After leaving the All-Stars, Taylor continued to publicize his shoe—and own personal brand—by hobnobbing with customers at small-town sporting goods stores and making “special appearances” at local basketball games. There, he’d be included in the starting lineup of a local team during a pivotal game.

Taylor’s star grew so bright that in 1932, Converse added his signature to the ankle patch of the All Star shoes. From that point on, they were known as Chuck Taylor All-Stars. Still, Taylor—who reportedly took shameless advantage of his expense account and earned a good salary—is believed to have never received royalties for the use of his name.

In 1969, Taylor was inducted into the Basketball Hall of Fame.

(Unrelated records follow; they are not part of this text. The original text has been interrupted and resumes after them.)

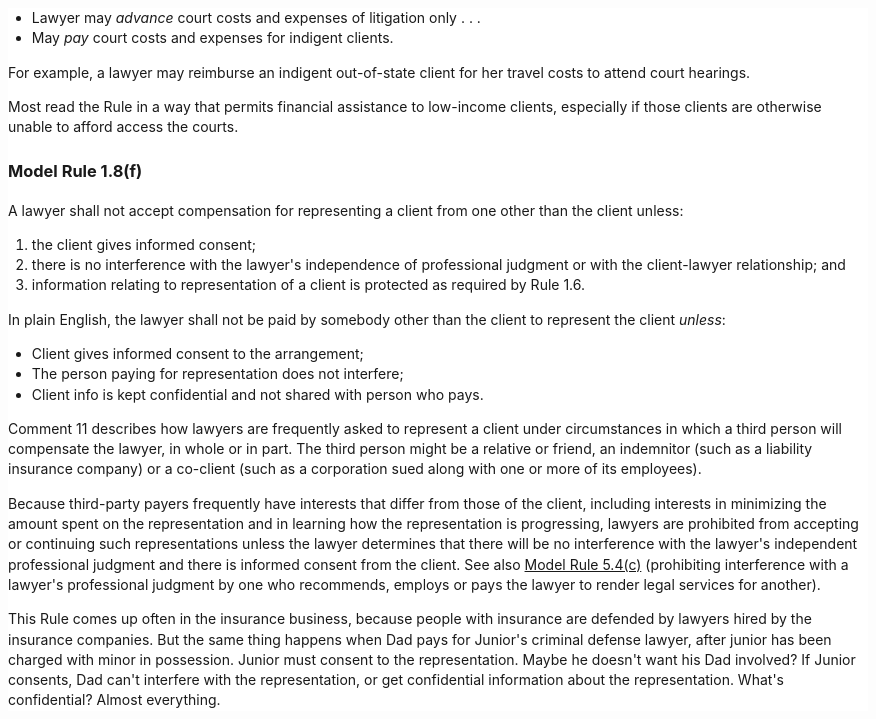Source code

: * Lawyer may *advance* court costs and expenses of litigation only . . .
* May *pay* court costs and expenses for indigent clients. 

For example, a lawyer may reimburse an indigent out-of-state client for her travel costs to attend court hearings. 

Most read the Rule in a way that permits 
financial assistance to low-income clients, 
especially if those clients are otherwise 
unable to afford access the courts.

### Model Rule 1.8(f) 

A lawyer shall not accept compensation for representing a client from one other than the client unless: 

1. the client gives informed consent; 
2. there is no interference with the lawyer's independence of professional judgment or with the client-lawyer relationship; and
3. information relating to representation of a client is protected as required by Rule 1.6.

In plain English, the lawyer shall not be paid by somebody other than the client to represent the client *unless*: 

* Client gives informed consent to the arrangement;
* The person paying for representation does not interfere; 
* Client info is kept confidential and not shared with person who pays. 

Comment 11 describes how lawyers are frequently asked 
to represent a client under circumstances 
in which a third person will compensate the lawyer, in whole or in part. 
The third person might be a relative or friend, 
an indemnitor (such as a liability insurance company) 
or a co-client (such as a corporation sued along with one or more of its employees). 

Because third-party payers frequently have interests 
that differ from those of the client, 
including interests in minimizing the amount spent on the representation 
and in learning how the representation is progressing, 
lawyers are prohibited from accepting 
or continuing such representations 
unless the lawyer determines 
that there will be no interference 
with the lawyer's independent professional judgment 
and there is informed consent from the client. 
See also [Model Rule 5.4(c)](https://www.americanbar.org/groups/professional_responsibility/publications/model_rules_of_professional_conduct/rule_5_4_professional_independence_of_a_lawyer.html) (prohibiting interference with a lawyer's professional judgment by one who recommends, employs or pays the lawyer to render legal services for another).

This Rule comes up often in the insurance business, 
because people with insurance are defended by lawyers hired by the insurance companies.
But the same thing happens when Dad pays for Junior's criminal defense lawyer, 
after junior has been charged with minor in possession. 
Junior must consent to the representation. 
Maybe he doesn't want his Dad involved? 
If Junior consents, Dad can't interfere with the representation, 
or get confidential information about the representation. 
What's confidential? Almost everything. 
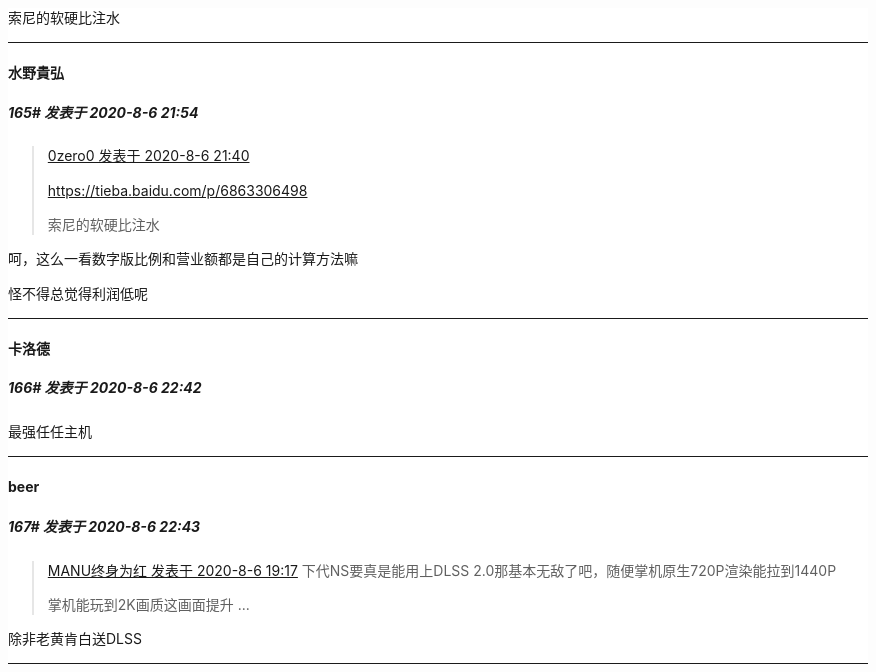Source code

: 索尼的软硬比注水







*****

####  水野貴弘  
##### 165#       发表于 2020-8-6 21:54



<blockquote><a href="httphttps://bbs.saraba1st.com/2b/forum.php?mod=redirect&amp;goto=findpost&amp;pid=48341454&amp;ptid=1953415" target="_blank">0zero0 发表于 2020-8-6 21:40</a>

https://tieba.baidu.com/p/6863306498

索尼的软硬比注水</blockquote>
呵，这么一看数字版比例和营业额都是自己的计算方法嘛

怪不得总觉得利润低呢







*****

####  卡洛德  
##### 166#       发表于 2020-8-6 22:42




最强任任主机







*****

####  beer  
##### 167#       发表于 2020-8-6 22:43



<blockquote><a href="httphttps://bbs.saraba1st.com/2b/forum.php?mod=redirect&amp;goto=findpost&amp;pid=48339851&amp;ptid=1953415" target="_blank">MANU终身为红 发表于 2020-8-6 19:17</a>
下代NS要真是能用上DLSS 2.0那基本无敌了吧，随便掌机原生720P渲染能拉到1440P

掌机能玩到2K画质这画面提升 ...</blockquote>
除非老黄肯白送DLSS







*****
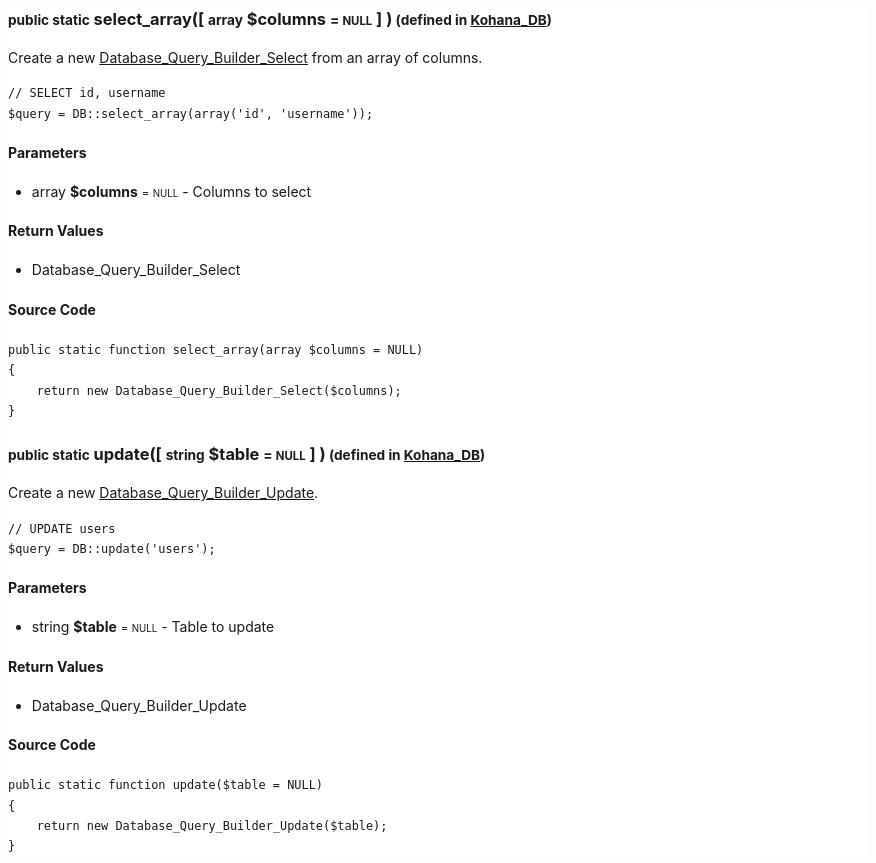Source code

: </div>

<div class='method'>
<h3 id="select_array"><small>public static</small>  select_array([ <small>array</small> <span class="param" title="Columns to select">$columns</span> <small>= <small>NULL</small></small> ] )<small> (defined in <a href='/documentation/api/Kohana_DB'>Kohana_DB</a>)</small></h3>
<div class='description'><p>Create a new <a href="/index.php/">Database_Query_Builder_Select</a> from an array of columns.</p>

<pre><code>// SELECT id, username
$query = DB::select_array(array('id', 'username'));
</code></pre>
</div>
<h4>Parameters</h4>
<ul>
<li>
 <span class="blue">array </span><strong> $columns</strong> <small> = <small>NULL</small></small> - Columns to select</li>
</ul>
<h4>Return Values</h4>
<ul class='return'>
<li>
<span class='blue'>Database_Query_Builder_Select</span>  
</li></ul>
<div class="method-source">
<h4>Source Code</h4>
<pre>
<code class="language-php">public static function select_array(array $columns = NULL)
{
	return new Database_Query_Builder_Select($columns);
}</code>
</pre>
</div>
</div>

<div class='method'>
<h3 id="update"><small>public static</small>  update([ <small>string</small> <span class="param" title="Table to update">$table</span> <small>= <small>NULL</small></small> ] )<small> (defined in <a href='/documentation/api/Kohana_DB'>Kohana_DB</a>)</small></h3>
<div class='description'><p>Create a new <a href="/index.php/">Database_Query_Builder_Update</a>.</p>

<pre><code>// UPDATE users
$query = DB::update('users');
</code></pre>
</div>
<h4>Parameters</h4>
<ul>
<li>
 <span class="blue">string </span><strong> $table</strong> <small> = <small>NULL</small></small> - Table to update</li>
</ul>
<h4>Return Values</h4>
<ul class='return'>
<li>
<span class='blue'>Database_Query_Builder_Update</span>  
</li></ul>
<div class="method-source">
<h4>Source Code</h4>
<pre>
<code class="language-php">public static function update($table = NULL)
{
	return new Database_Query_Builder_Update($table);
}</code>
</pre>
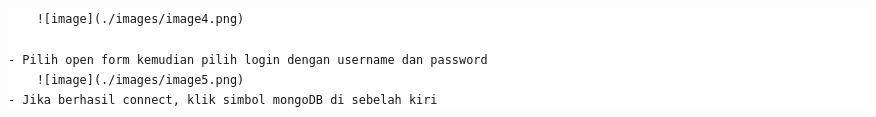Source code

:         ![image](./images/image4.png)

    - Pilih open form kemudian pilih login dengan username dan password
        ![image](./images/image5.png)
    - Jika berhasil connect, klik simbol mongoDB di sebelah kiri
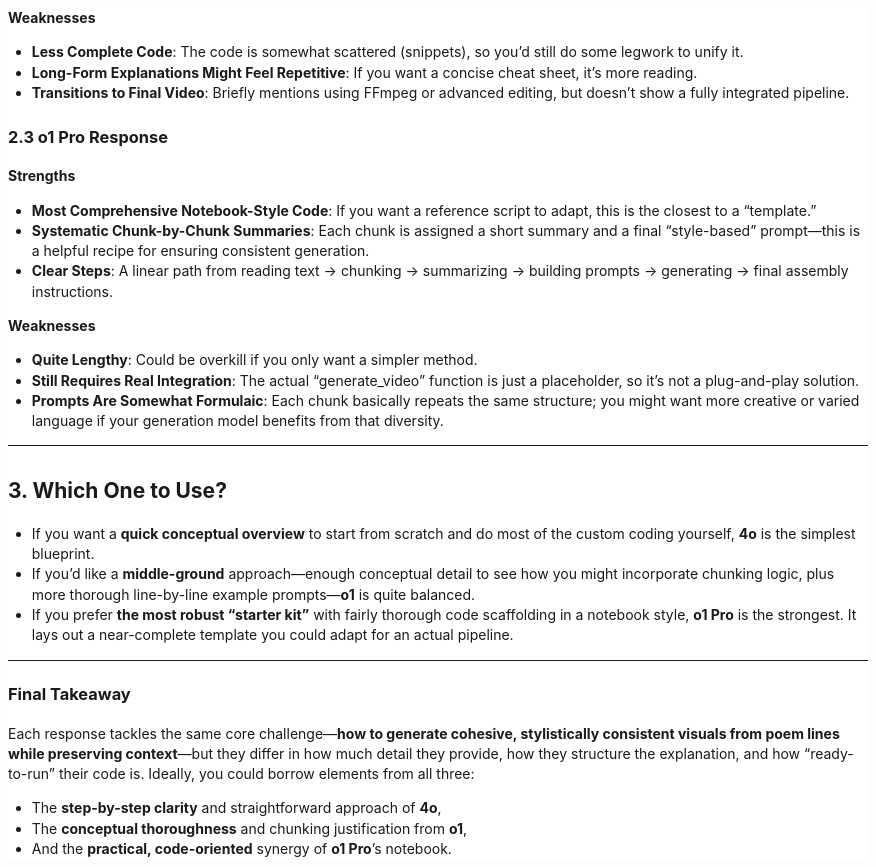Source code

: **Weaknesses**  
- **Less Complete Code**: The code is somewhat scattered (snippets), so you’d still do some legwork to unify it.  
- **Long-Form Explanations Might Feel Repetitive**: If you want a concise cheat sheet, it’s more reading.  
- **Transitions to Final Video**: Briefly mentions using FFmpeg or advanced editing, but doesn’t show a fully integrated pipeline.

### 2.3 **o1 Pro Response**

**Strengths**  
- **Most Comprehensive Notebook-Style Code**: If you want a reference script to adapt, this is the closest to a “template.”  
- **Systematic Chunk-by-Chunk Summaries**: Each chunk is assigned a short summary and a final “style-based” prompt—this is a helpful recipe for ensuring consistent generation.  
- **Clear Steps**: A linear path from reading text → chunking → summarizing → building prompts → generating → final assembly instructions.

**Weaknesses**  
- **Quite Lengthy**: Could be overkill if you only want a simpler method.  
- **Still Requires Real Integration**: The actual “generate_video” function is just a placeholder, so it’s not a plug-and-play solution.  
- **Prompts Are Somewhat Formulaic**: Each chunk basically repeats the same structure; you might want more creative or varied language if your generation model benefits from that diversity.

---

## 3. Which One to Use?

- If you want a **quick conceptual overview** to start from scratch and do most of the custom coding yourself, **4o** is the simplest blueprint.  
- If you’d like a **middle-ground** approach—enough conceptual detail to see how you might incorporate chunking logic, plus more thorough line-by-line example prompts—**o1** is quite balanced.  
- If you prefer **the most robust “starter kit”** with fairly thorough code scaffolding in a notebook style, **o1 Pro** is the strongest. It lays out a near-complete template you could adapt for an actual pipeline.

---

### Final Takeaway

Each response tackles the same core challenge—**how to generate cohesive, stylistically consistent visuals from poem lines while preserving context**—but they differ in how much detail they provide, how they structure the explanation, and how “ready-to-run” their code is. Ideally, you could borrow elements from all three:

- The **step-by-step clarity** and straightforward approach of **4o**,  
- The **conceptual thoroughness** and chunking justification from **o1**,  
- And the **practical, code-oriented** synergy of **o1 Pro**’s notebook.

The same year, he died from a heart attack on June 23, at the age of 67. Around this time, athletic shoes manufactured by companies like Adidas and Nike began replacing Converse on the court, and soon both Taylor and his namesake kicks were beloved by a different sort of customer.

Still, even though Taylor's star has faded over the decades, fans of his shoe continue to carry on his legacy: Today, Converse sells more than 270,000 pairs of Chuck Taylors a day, 365 days a year, to retro-loving customers who can't get enough of the athlete's looping cursive signature.